Beispiel 2: Der Innenausschuss des Europaparlaments stimmte Anfang Dezember dafür, die Visa-Regeln für Katar und andere Länder zu erleichtern. Zur Überraschung ihrer Fraktion wählte auch Kaili mit, was so offenbar nicht vorgesehen war. Sie stimmte dafür.
SPD-Parlamentsvize Katarina Barley sagte ZDF-"heute" dazu: Kaili "hat sich ganz nach hinten gesetzt, wo normalerweise nur Mitarbeitende sitzen - weit weg von unserer Fraktion. Man könnte auch sagen: Sie hat sich versteckt." In den ARD-"Tagesthemen" am Montag bezeichnete Barley die Korruptionsvorwürfe als einen "entsetzlichen Vorgang".
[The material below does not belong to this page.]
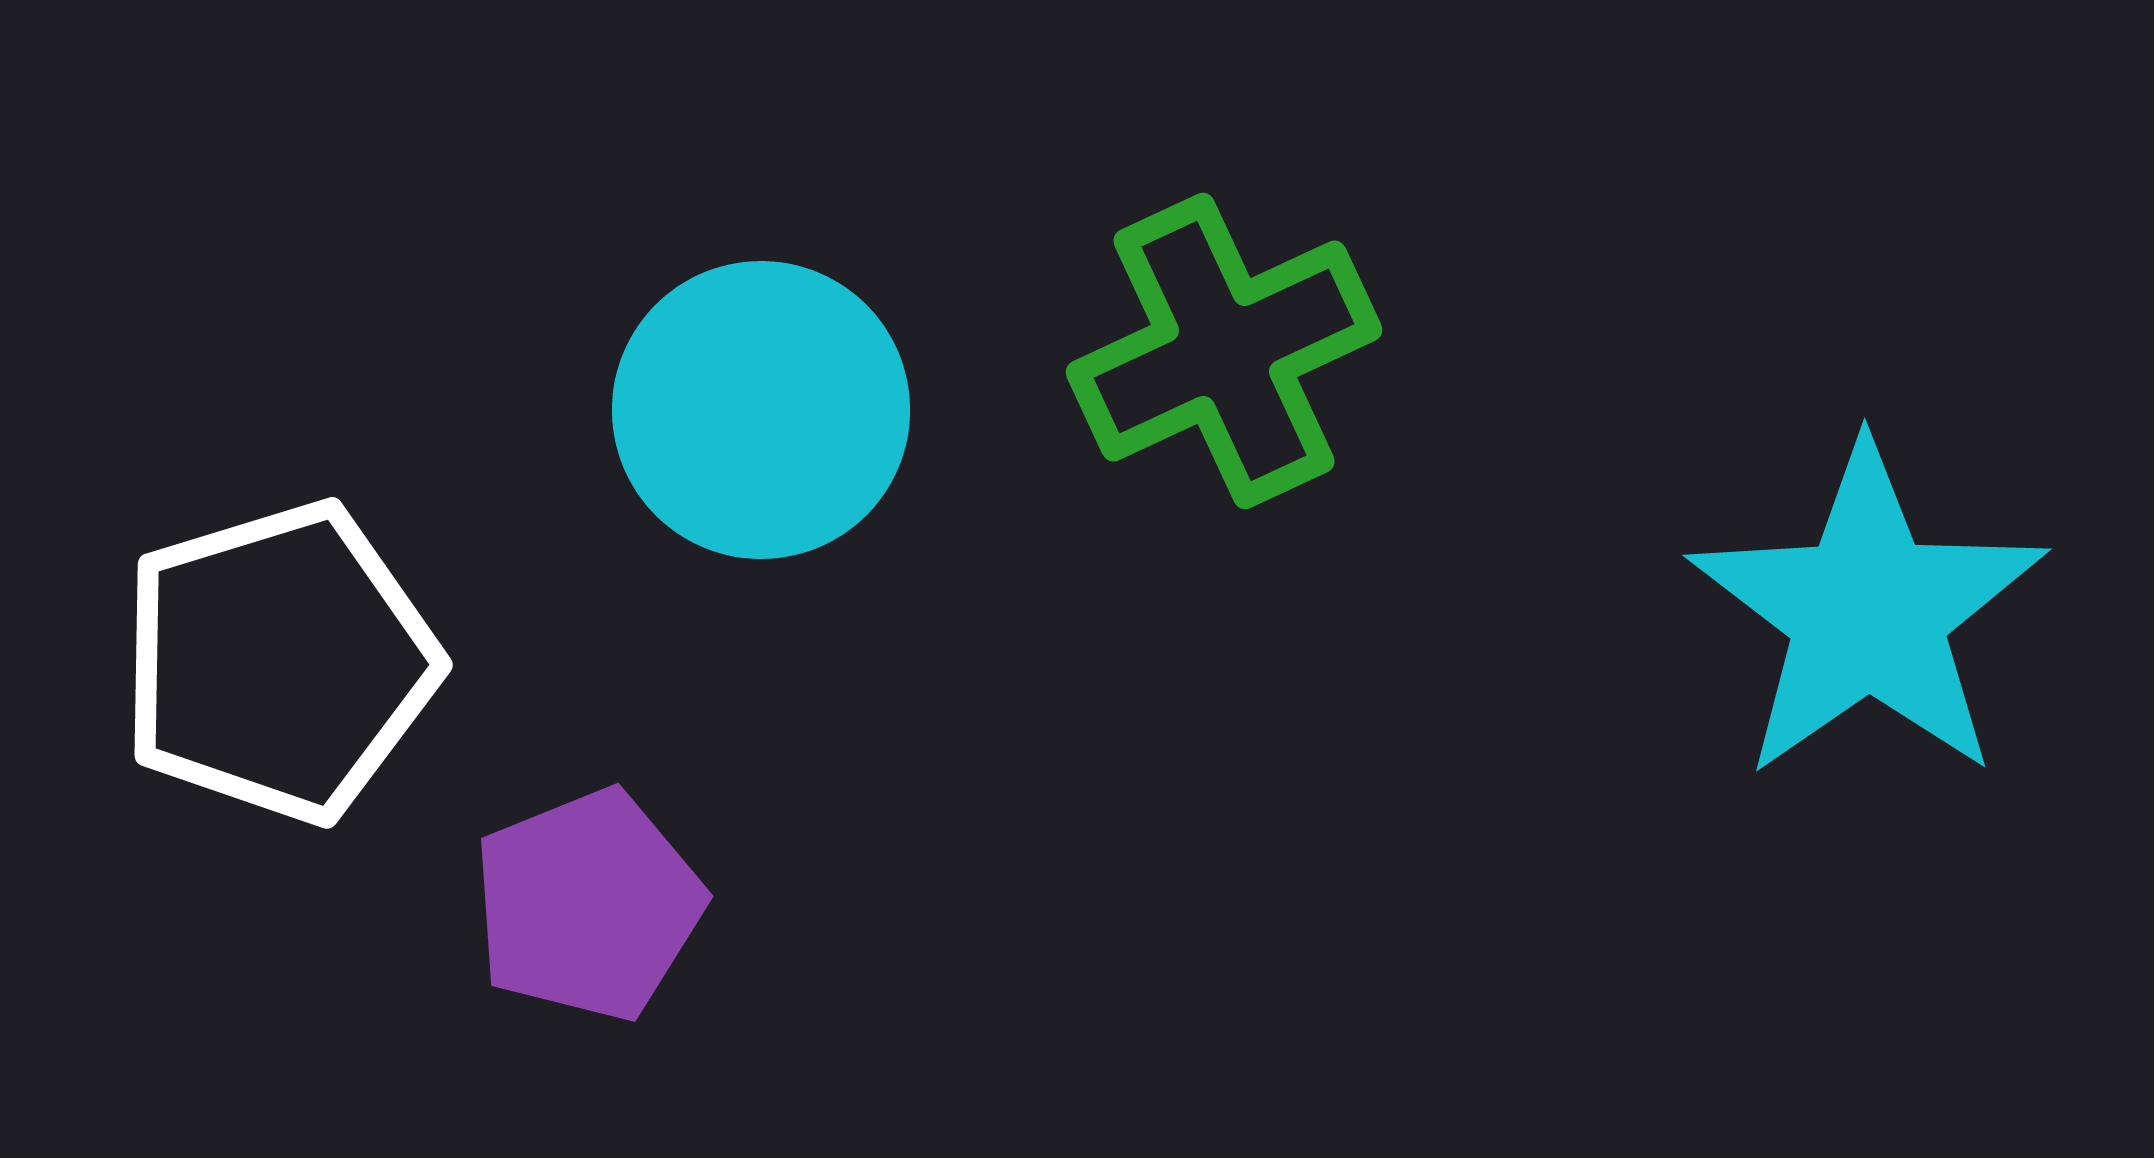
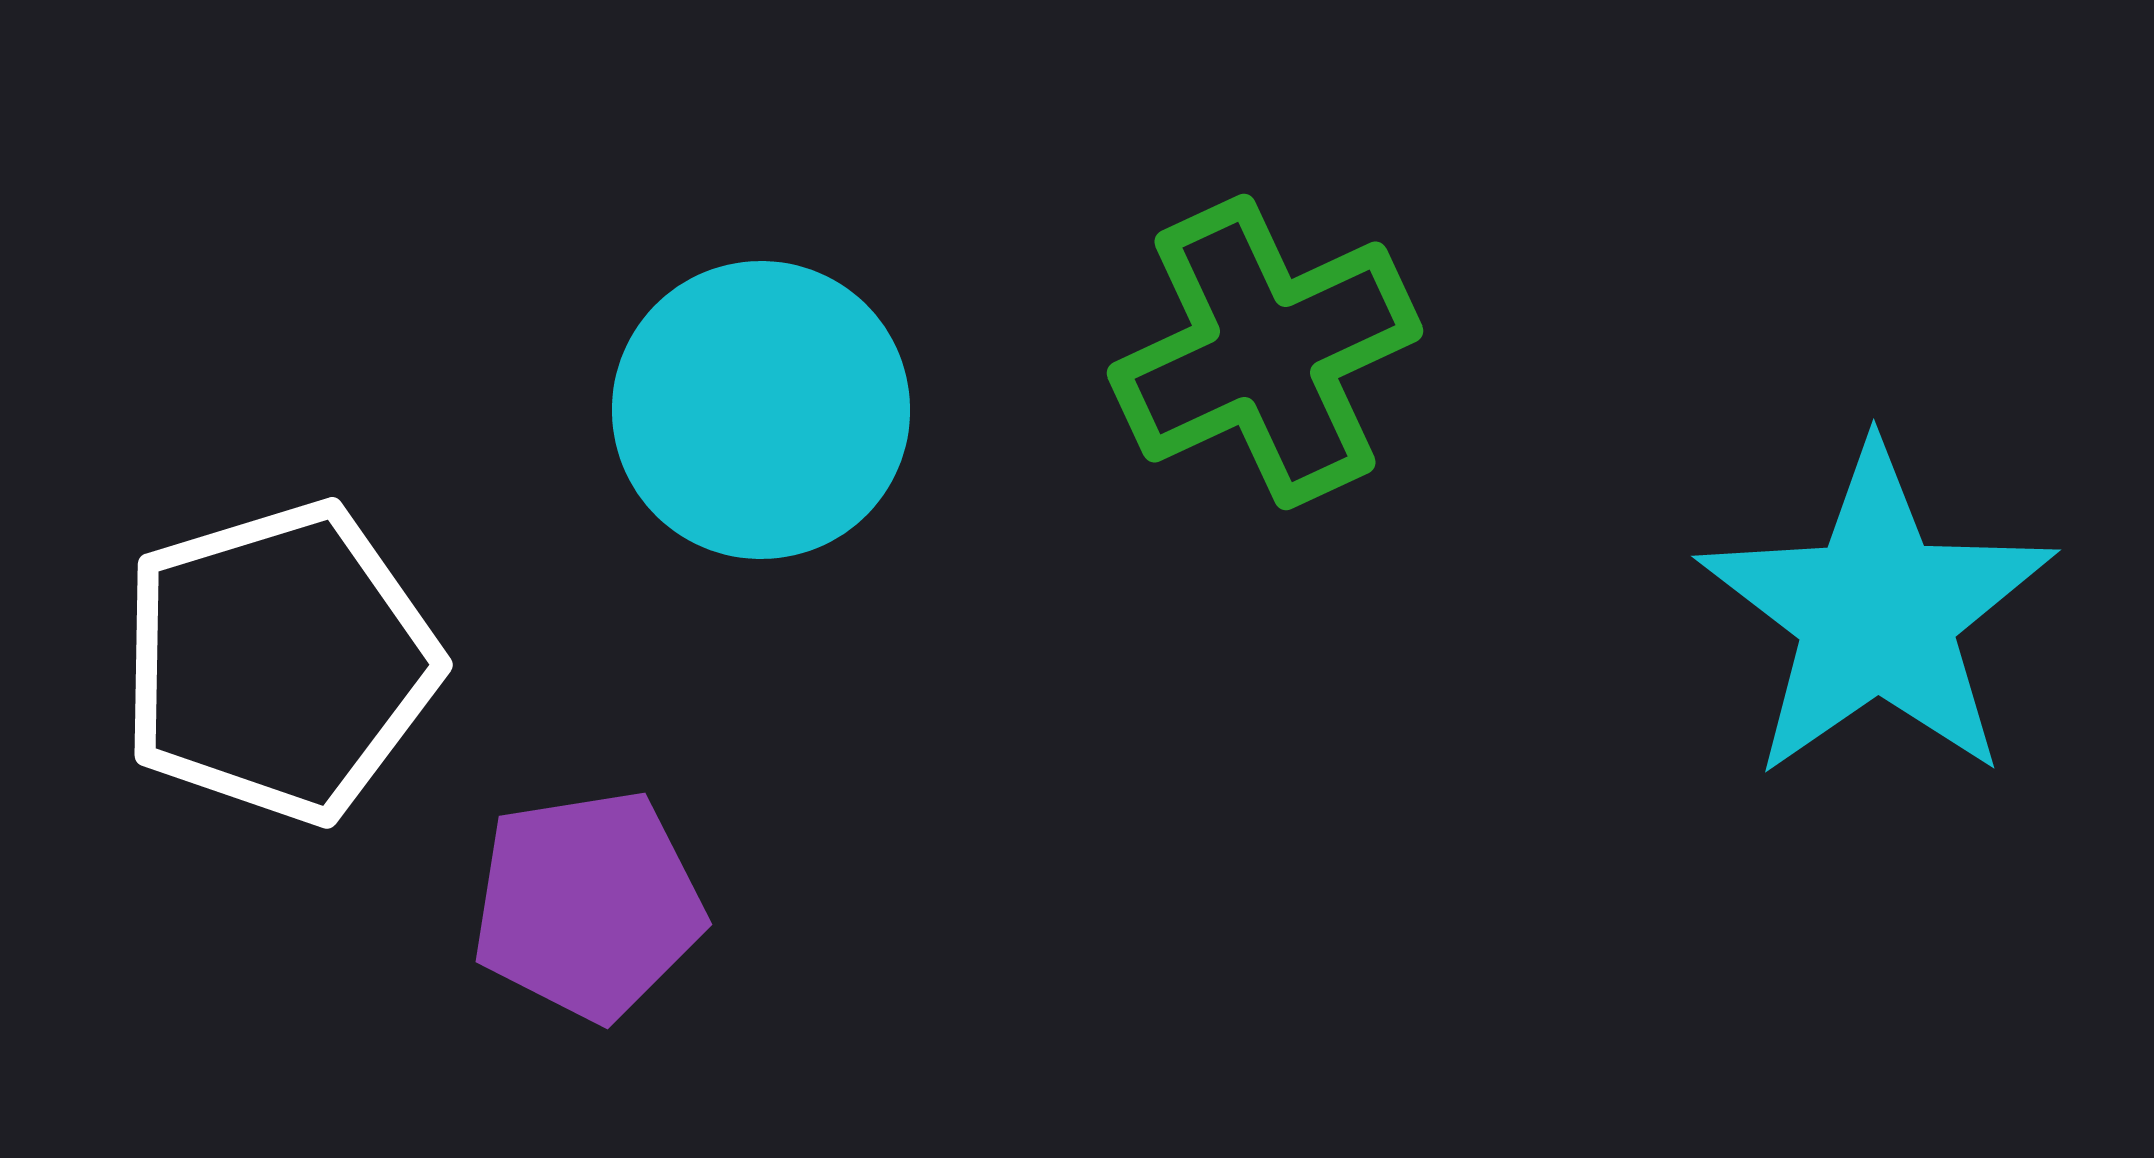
green cross: moved 41 px right, 1 px down
cyan star: moved 9 px right, 1 px down
purple pentagon: rotated 13 degrees clockwise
Welche Konsequenzen zieht das EU-Parlament?
Seit Dienstagmittag ist Eva Kaili als Vizepräsidentin des EU-Parlaments offiziell abgesetzt. Zuvor war sie schon von ihren Aufgaben entbunden worden. Außerdem suspendierte die sozialdemokratische Fraktion bereits ihre Mitgliedschaft. Kailis Partei, die griechische Pasok-Kinal, schloss sie aus.
Parlamentspräsidentin Roberta Metsola kündigte eine interne Untersuchung an. Kailis mutmaßliche Bestechung bezeichnete sie als Angriff auf die europäische Demokratie.
Das EU-Parlament mit mehr als 700 Abgeordneten positioniert sich gern als starke Stimme im Kampf gegen Korruption. Das betrifft aber eher die Korruption in bestimmten Mitgliedsstaaten und Beitrittskandidaten. Jetzt müssen sich die Abgeordneten verstärkt mit sich selbst auseinandersetzen.
"Man muss sich als Abgeordneter ja auch selbst an die Nase fassen", sagte der EU-Parlamentarier Markus Fernber (CSU) am Dienstag dem WDR. "Ist man in der Lage, solchen Bestechungsversuchen zu widerstehen? Die große Mehrheit von uns ist es, aber es gibt scheinbar ein paar, die es nicht sind."
Der Geschäftsführerin von Transparency International Deutschland, Anna-Maija Mertens, reicht eine bloße Auseinadersetzung nicht. Sie fordert einen Ethikrat, der die Regeln, die sich die EU auferlegt hat, auch kontrolliert. Die EU brauche "eine unabhängige Kontrollinstanz mit ganz klaren Rechten", sagt Mertens im Gespräch mit dem WDR: "Ermittlungsrechten, auch Durchgreif-Rechten und auch Rechten zum Sanktionieren."